Documentation portals pulling from multiple repos — resolve before you clone
Monorepo doc builds — your manifest knows what matters, use it
CI/CD pipelines — cut build times by fetching only what changed
Any static site generator (DocFX, MkDocs, Sphinx, Docusaurus) that uses a manifest

Why this matters for AI agents

There's a downstream benefit we didn't anticipate when we first built this: making documentation efficiently available to AI agents.

If you're building agents that answer questions about your product, help onboard developers, or assist with internal processes — they need access to your documentation. But they don't need your entire codebase. They need the docs.

The manifest-driven approach gives you exactly that separation:

Selective ingestion — only pull documentation into your RAG pipeline, not code, tests, or CI configs
Incremental updates — when a doc changes, you know it's a doc (not a code file) because the manifest says so
Multi-repo knowledge bases — pull docs from 50+ repos without cloning any of them

// Feed docs from multiple repos into your agent's knowledge base
for (const repo of repositories) {
  const files = await getTreeListing(repo);
  const matched = resolveFileMatches(files, repo.manifest, '/', '/docfx.json');

  // Only index documentation — not code, not tests, not configs
  for (const docPath of matched.contentMatches) {
    const content = await fetchFile(repo, docPath);
    await knowledgeBase.ingest({ path: docPath, repo: repo.name, content });
  }
}

The faster and more precisely you can extract documentation from your repos, the fresher and more accurate your agents' knowledge becomes. Efficient content fetching is the foundation of a reliable AI-powered docs experience.

Try it out

The library is MIT-licensed and has zero opinions about your git provider — it works with any API that can give you a file listing.

npm install github:microsoft/selective-repo-fetch

GitHub: microsoft/selective-repo-fetch

If your doc builds are slow because of large repos, give it a try. And if you have ideas for improvements, PRs are welcome.

What's the worst monorepo doc build experience you've had? I'd love to hear about it in the comments.

Top comments (2)

Taylor Dolezal • May 28

Hello, Sai! What I like here is that the manifest already knows which files are docs, and that you're reading it BEFORE the fetch rather than afterward.

We have run into this too at I work (Dosu) when working with docs across many OSS repos. What we've seen is a big problem downstream, when someone trusts an answer their agent sourced from out-of-date files or docs that were not relevant.

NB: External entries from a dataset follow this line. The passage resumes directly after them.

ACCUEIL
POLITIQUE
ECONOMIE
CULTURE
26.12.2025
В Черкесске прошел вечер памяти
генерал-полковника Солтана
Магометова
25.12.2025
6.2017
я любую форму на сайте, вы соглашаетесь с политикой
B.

I'm curious how you see this playing out in a monorepo versus many small repos under one org. The many-repos case feels like where teams struggle most.

Great write-up, looking forward to the next one!

sai pramod upadhyayula • Jun 10

Hello Taylor, this comment is exactly what nudged me to write two follow-ups, so thank you for the prompt.

On monorepo vs. many small repos, I think they fail in opposite ways. Monorepos are a precision problem: one commit graph, but docs buried among hundreds of thousands of files, so the risk is over-matching — a greedy */.md pulling in changelogs and archived folders. The manifest's src scoping and exclude patterns do most of the work there. Many repos under one org are a coordination and provenance problem, and I agree it's where teams struggle most: every repo has its own manifest (or none), so you can't assume "docs" means the same thing across 50 of them. What's worked for us is trusting each repo's manifest as the source of truth, pinning every ingested file to {repo, commitSha, path}, re-resolving on a commit diff rather than a timer, and treating no-manifest repos as explicitly out-of-scope instead of falling back to "index everything" - that fallback is the single biggest source of irrelevant answers.

The staleness point you raised turned out to deserve its own writeup. The surprise for us was that the dominant cost wasn't fetching content — it was walking commit history. Caching that immutable commit metadata once and riding diffs is what makes freshness honest. I wrote it up here: The expensive part of selective doc fetching isn't the files — it's the commits (dev.to/saipramod/the-expensive-par...).

And the downstream half — making sure a cited link still resolves even after a doc moves in source control — became this one: Links that don't break when your docs move (dev.to/saipramod/links-that-dont-b...).

Curious how you're handling the no-manifest repos at Dosu — that's the gap I still find messiest.